Sodium Lauroyl Isethionate, Stearic Acid, Sodium Tallowater or Sodium Palmitate, Lauric Acide, Sodium Isethionate, Water, Sodium Stearate, Cocarnidopropyl Betand, Sodium Cocoate or Sodium Palm Kernelate, Fragrance, Butyrospermum Parkii (Shea Butter), Sodium Chloride, Tetrasodium EDTA, Tetrasodium Etidronate, Titanium Dioxide, Yellow 5, Yellow 6

That's a bit confusing, so let's break it down.

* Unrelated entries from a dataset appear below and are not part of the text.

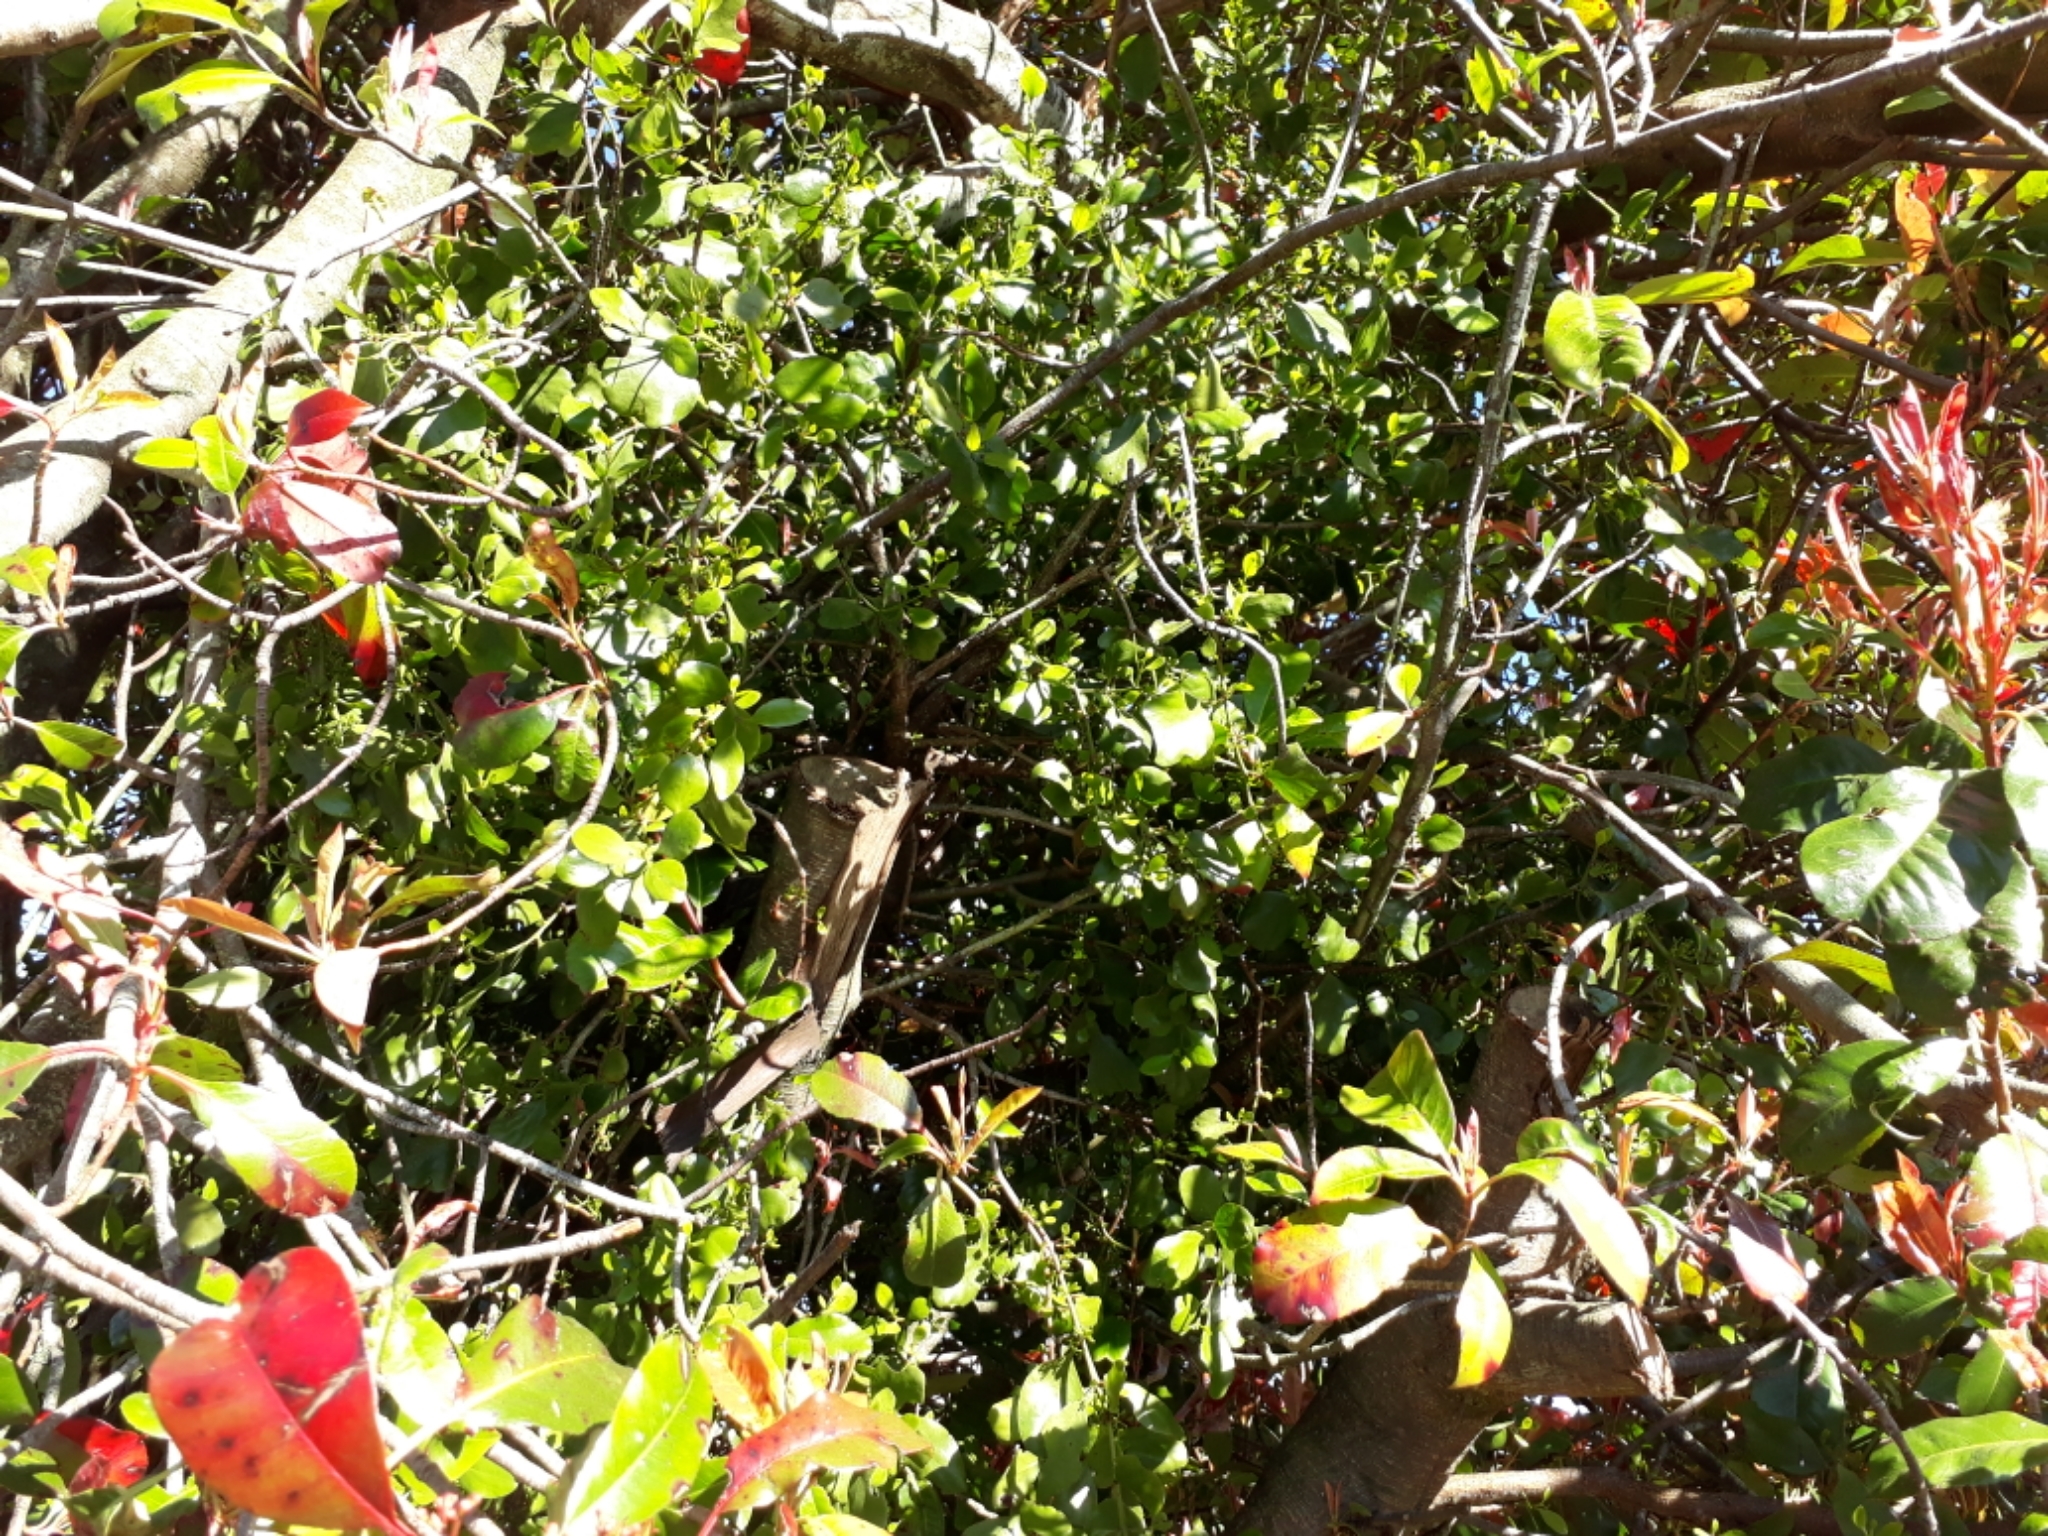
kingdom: Plantae
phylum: Tracheophyta
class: Magnoliopsida
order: Santalales
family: Loranthaceae
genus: Ileostylus
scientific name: Ileostylus micranthus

1. is a surfactant (a detergent or wetting agent which lowers the surface tension of a liquid)
2. a vegetable based stearic acid
3. beef tallow (yes - ANIMAL FAT)
4. palm oil
5. lauric acid can be either coconut oil or palm kernel oil
6. is another surfactant used for creamy dense lather
7. is the salt derivative found in stearic acid
8. is another synthetic surfactant derived from coconut oil
9. another name for coconut oil
10. another name for palm kernel oil
11. fragrance oil
12. shea butter
13. common table salt
14.preservative
15. another preservative
16. color white
17. color yellow
18. another color yellow

Yes - it contains not only beef fat but palm oil! But let's move on...

Where is the moisturizing lotion? Well, there is no "lotion" in soap. What there is, is unsoponified oils. When we make our soap recipe we add up the oils and calculate the amount of lye needed to turn it into soap. Good handmade soap always leaves some of those oils unsoponified (not turned into soap) to give a soothing rich lather that WILL NOT DRY the skin. ALL the lye is used up - but not all the oils.

So what the recipe for the above Dove tells us is that some of the oils are left unsoponified.

OK, fine - which oils? Let's look. The highest percentage ingredient always goes first.

3 - beef fat
4 - palm oil
5 - either coconut oil or palm kernel oil

So, use Dove soap and that moisture you are feeling is beef fat.

Use a good soap from a handmade source and it will be either olive oil, or another vegetable oil. (I use a high percentage of olive in all my soaps)

Just make sure that your handmade supplier doesn't use Palm Oil - it's bad for you and it's bad for the Orangutans.